Solutions have existed and been used for years to do this, iSCSI (SCSI storage data over IP networks) is one tool that has been commonly used to do this. The reason the topic has hit the mainstream over the last 2 years is that 10GB Ethernet was ratified and we now have a common protocol with the proper bandwidth to support this type of consolidation. Prior to 10GE we simply didn’t have the right bandwidth to effectively put everything down the same pipe.
The first thing to remember when discussing I/O consolidation is that contrary to popular belief I/O consolidation does not mean Fibre Channel over Ethernet (FCoE.) I/O consolidation is all about using a single infrastructure and underlying protocol to carry any and all traffic types required in the data center. The underlying protocol of choice is 10G Ethernet because it’s lightweight, high bandwidth and Ethernet itself is the most widely used data center protocol today. Using 10GE and the IEEE standards for Data Center bridging (DCB) as the underlying data center network, any and all protocols can be layered on top as needed on a per application basis. See my post on DCB for more information (http://www.definethecloud.net/?p=31.)These protocols can be FCoE, iSCSI, UDP, TCP, NFS, CIFS, etc. or any combination of them all.
If you look at the data center today most are already using a combination of these protocols, but typically have 2 or more separate infrastructures to support them. A data center that uses Fibre Channel heavily has two Fibre Channel networks (for redundancy) and one or more LAN networks. These ‘Fibre Channel shops’ are typically still using additional storage protocols such as NFS/CIFS for file based storage. The cost of administering, powering, cooling, and eventually upgrading/refreshing these separate networks continues to grow.

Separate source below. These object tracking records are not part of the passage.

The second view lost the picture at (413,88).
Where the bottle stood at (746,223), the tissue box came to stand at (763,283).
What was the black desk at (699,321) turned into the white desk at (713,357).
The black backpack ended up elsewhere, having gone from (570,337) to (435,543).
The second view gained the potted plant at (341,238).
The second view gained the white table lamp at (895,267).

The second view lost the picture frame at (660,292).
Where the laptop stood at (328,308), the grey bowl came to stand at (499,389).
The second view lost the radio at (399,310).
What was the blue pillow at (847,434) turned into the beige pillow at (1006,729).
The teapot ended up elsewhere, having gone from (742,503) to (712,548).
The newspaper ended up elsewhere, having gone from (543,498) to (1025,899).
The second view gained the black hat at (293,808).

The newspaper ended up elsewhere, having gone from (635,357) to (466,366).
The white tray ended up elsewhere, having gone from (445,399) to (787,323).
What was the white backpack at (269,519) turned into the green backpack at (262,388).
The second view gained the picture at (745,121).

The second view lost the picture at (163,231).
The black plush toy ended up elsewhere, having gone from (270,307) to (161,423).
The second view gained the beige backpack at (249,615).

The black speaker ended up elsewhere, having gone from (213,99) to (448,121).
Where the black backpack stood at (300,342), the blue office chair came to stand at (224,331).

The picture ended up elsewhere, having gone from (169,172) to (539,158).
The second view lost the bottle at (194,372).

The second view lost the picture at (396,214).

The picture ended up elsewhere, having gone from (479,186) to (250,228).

Consolidating onto a single infrastructure not only provides obvious cost benefits but also provides the flexibility required for a cloud infrastructure. Having a ‘Cable Once’ infrastructure allows you to provide the right protocol at the right time on an application basis, without the need for hardware changes.
Call it what you will I/O Consolidation, Network Convergence, or Network Virtualization, a cable once topology that can support the right protocol at the right time is one of the pillars of cloud architectures in the data center.